Mayor of East Orange, New Jersey
- In office 1998–2014
- Preceded by: Cardell Cooper
- Succeeded by: Lester E. Taylor III

Personal details
- Born: December 13, 1935 East Orange, New Jersey
- Died: April 2, 2022 (aged 86) Pasadena, Maryland
- Education: East Orange High School Newark College of Engineering

= Robert Bowser =

American politician

Robert Louis Bowser (December 13, 1935 – April 2, 2022) was an American city planner, traffic engineer and 12th mayor of East Orange, New Jersey, a position he held from 1998 to 2014. He was the first 3-term African American Mayor of East Orange, New Jersey and is the longest-serving African American mayor of that city.

== Early life, family, and education ==
The Bowser family had a presence as one of the oldest African American families in East Orange, dating to the 1890s. Robert Bowser was born on 13 December 1935, the youngest of four sons to Edward Bowser Sr. and Louise Pateman. Robert's brother, Edward Bowser Jr., was a prominent architect who was the first African American to work with French Modernist architect Le Corbusier.

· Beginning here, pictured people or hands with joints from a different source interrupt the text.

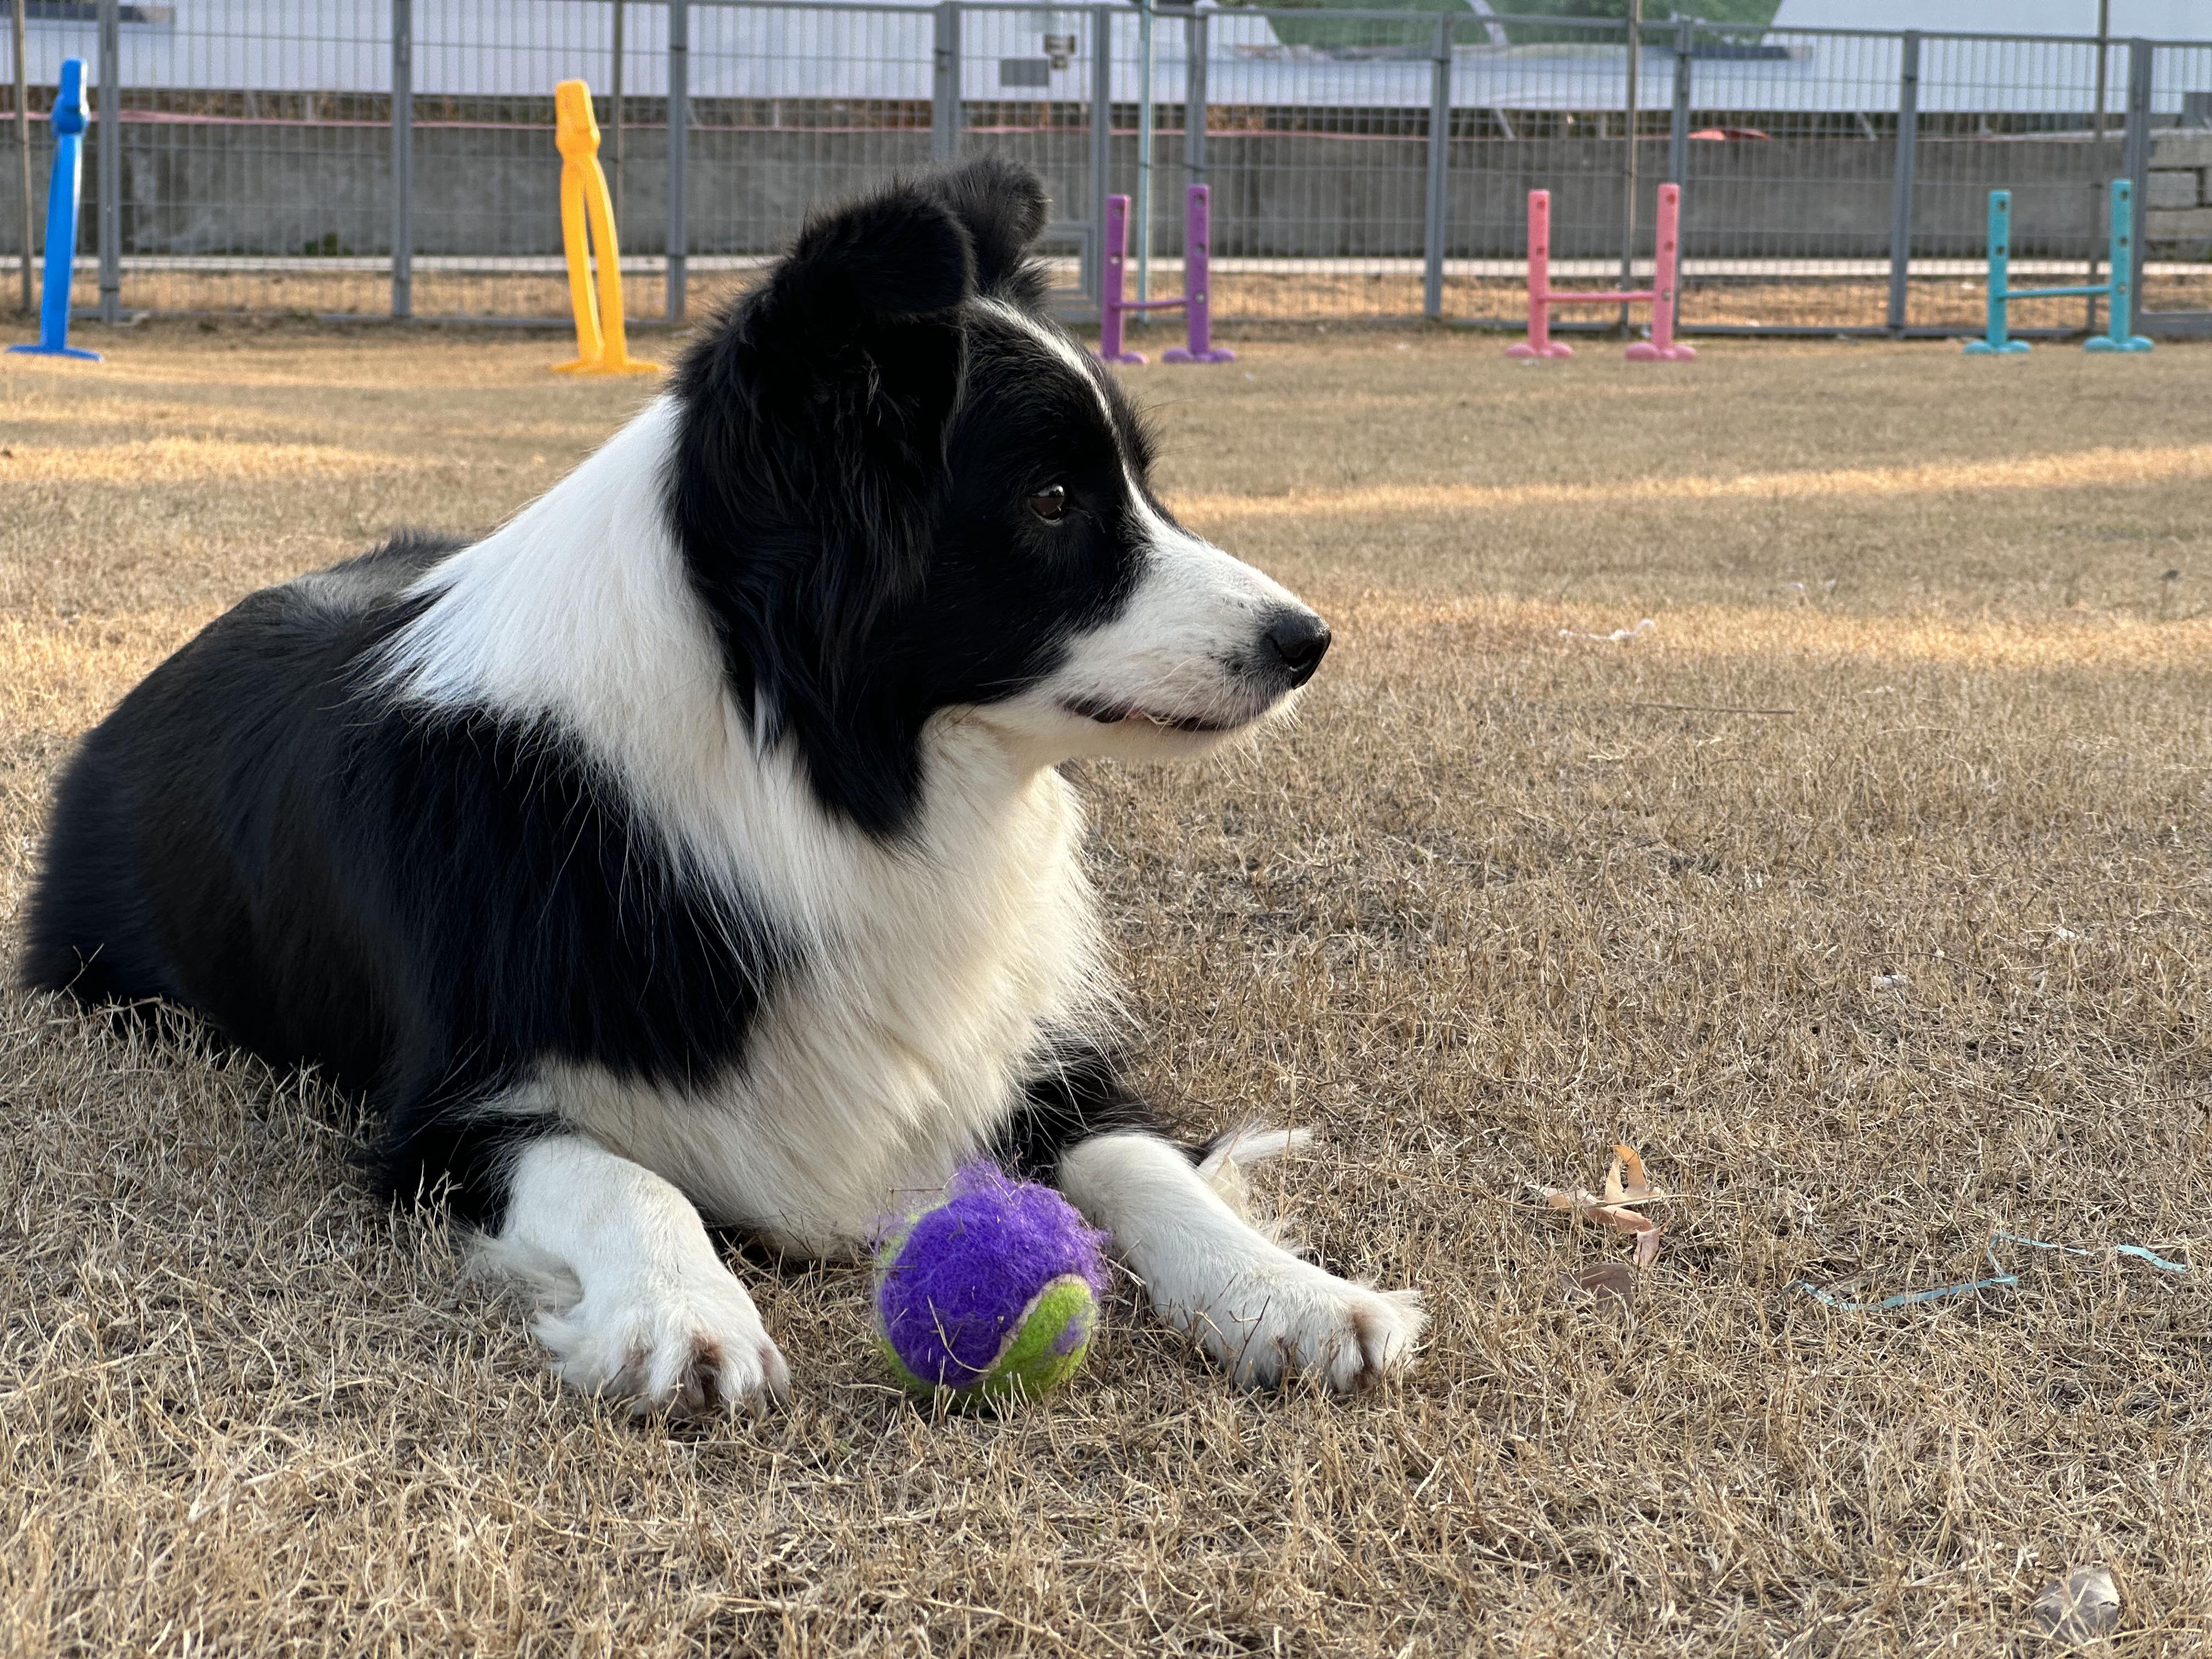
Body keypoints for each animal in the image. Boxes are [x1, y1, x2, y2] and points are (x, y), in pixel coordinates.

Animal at [21, 162, 1415, 1415]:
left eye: (1136, 479)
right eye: (1054, 498)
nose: (1308, 642)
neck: (804, 773)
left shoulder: (1029, 1055)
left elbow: (1148, 1160)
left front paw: (1291, 1295)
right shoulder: (448, 1118)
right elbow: (625, 1178)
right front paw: (680, 1314)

Bowser was a graduate of East Orange High School. Bowser then earned a Bachelor of Science Degree in Civil Engineering from Newark College of Engineering, which is now NJIT.

==Career==
Bowser began his career as a principal city planner for the Newark Central Planning Board and as a traffic engineer for the Township of Montclair. He founded and led Bowser Engineers and Associates, an East Orange-based engineering, planning, surveying, and architectural design firm that grew into one of the largest minority-owned consulting firms on the East Coast. He later served as director of the East Orange Department of Public Works and (acting) city planner, and worked as a school district principal engineer in the Newark Board of Education's Design and Construction Department.

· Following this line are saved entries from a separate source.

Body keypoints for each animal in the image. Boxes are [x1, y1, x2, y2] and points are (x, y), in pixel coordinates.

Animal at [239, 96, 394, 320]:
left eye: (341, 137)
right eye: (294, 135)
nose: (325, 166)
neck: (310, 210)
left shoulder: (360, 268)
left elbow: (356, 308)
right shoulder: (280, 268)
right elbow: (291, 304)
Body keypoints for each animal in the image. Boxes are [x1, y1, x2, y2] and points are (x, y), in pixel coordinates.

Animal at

=== Mayor of East Orange ===
Bowser won the 1997 Democratic primary for mayor by 52 votes over (future Lieutenant Governor of NJ) Sheila Oliver, and took office in 1998. He was re-elected in 2002, 2006, and 2010, but lost the 2013 Democratic primary to Lester E. Taylor III, who succeeded him in 2014.

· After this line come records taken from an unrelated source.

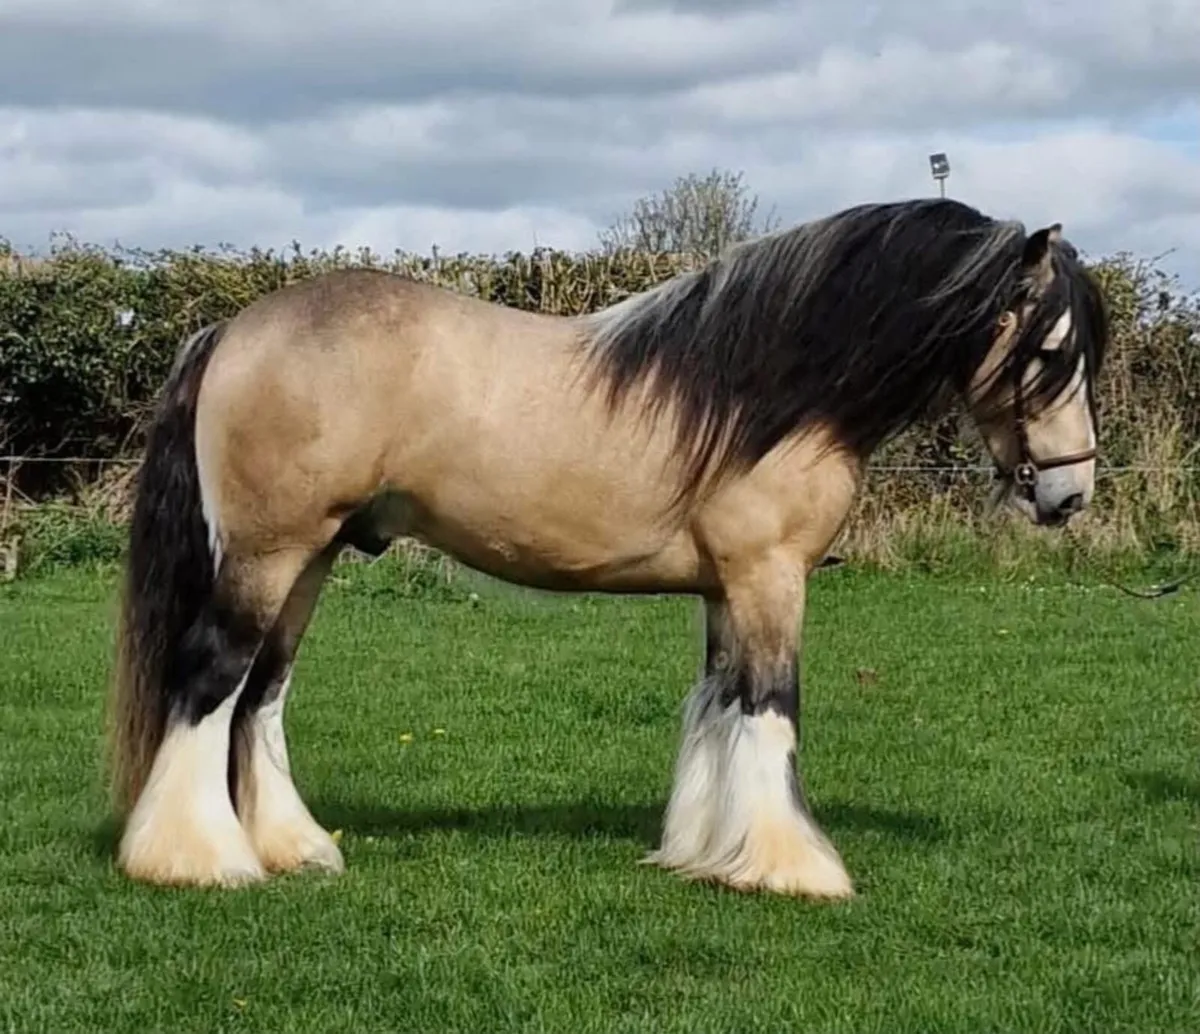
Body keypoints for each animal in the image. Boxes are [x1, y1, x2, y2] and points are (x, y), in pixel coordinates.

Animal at [106, 197, 1109, 899]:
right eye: (1047, 349)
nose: (1070, 493)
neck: (760, 395)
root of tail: (231, 330)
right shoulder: (770, 578)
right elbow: (771, 709)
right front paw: (796, 870)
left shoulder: (726, 590)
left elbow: (720, 708)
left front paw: (706, 852)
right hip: (268, 556)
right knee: (209, 677)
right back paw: (197, 859)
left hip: (307, 563)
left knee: (261, 693)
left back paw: (291, 847)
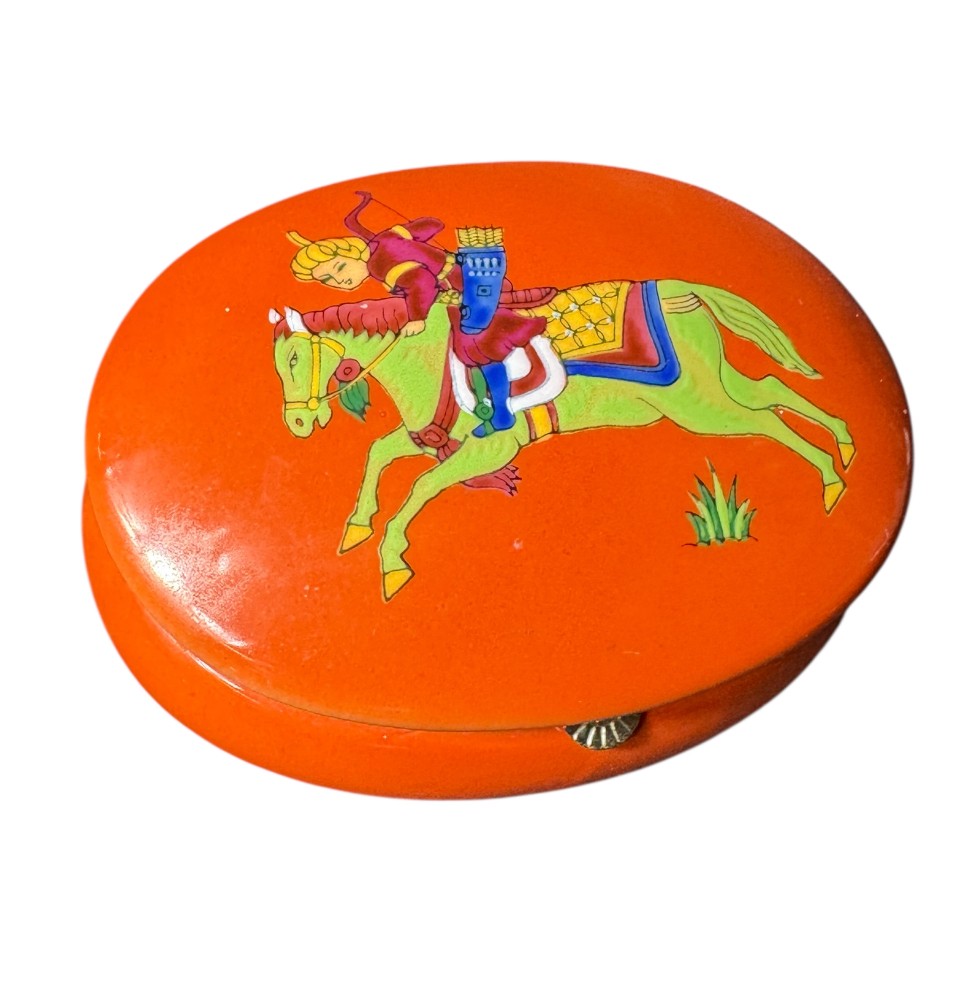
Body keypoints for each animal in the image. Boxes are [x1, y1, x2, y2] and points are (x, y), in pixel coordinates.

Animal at [270, 279, 854, 600]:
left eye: (297, 359)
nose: (296, 424)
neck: (429, 355)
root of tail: (677, 289)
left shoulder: (487, 448)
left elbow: (418, 490)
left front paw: (392, 563)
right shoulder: (430, 438)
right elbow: (379, 454)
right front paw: (356, 527)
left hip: (698, 408)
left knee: (768, 421)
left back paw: (831, 481)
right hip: (709, 388)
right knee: (772, 390)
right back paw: (845, 449)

During sixteen years in office, Bowser's administration emphasized restoring fiscal stability, reducing violent crime, and strengthening public education; efforts widely considered successful by local officials and community organizations. He also engaged regionally and nationally through the New Jersey State League of Municipalities (serving on its executive board and committees), the New Jersey Urban Mayors Association, and the National Conference of Black Mayors, where he held leadership roles.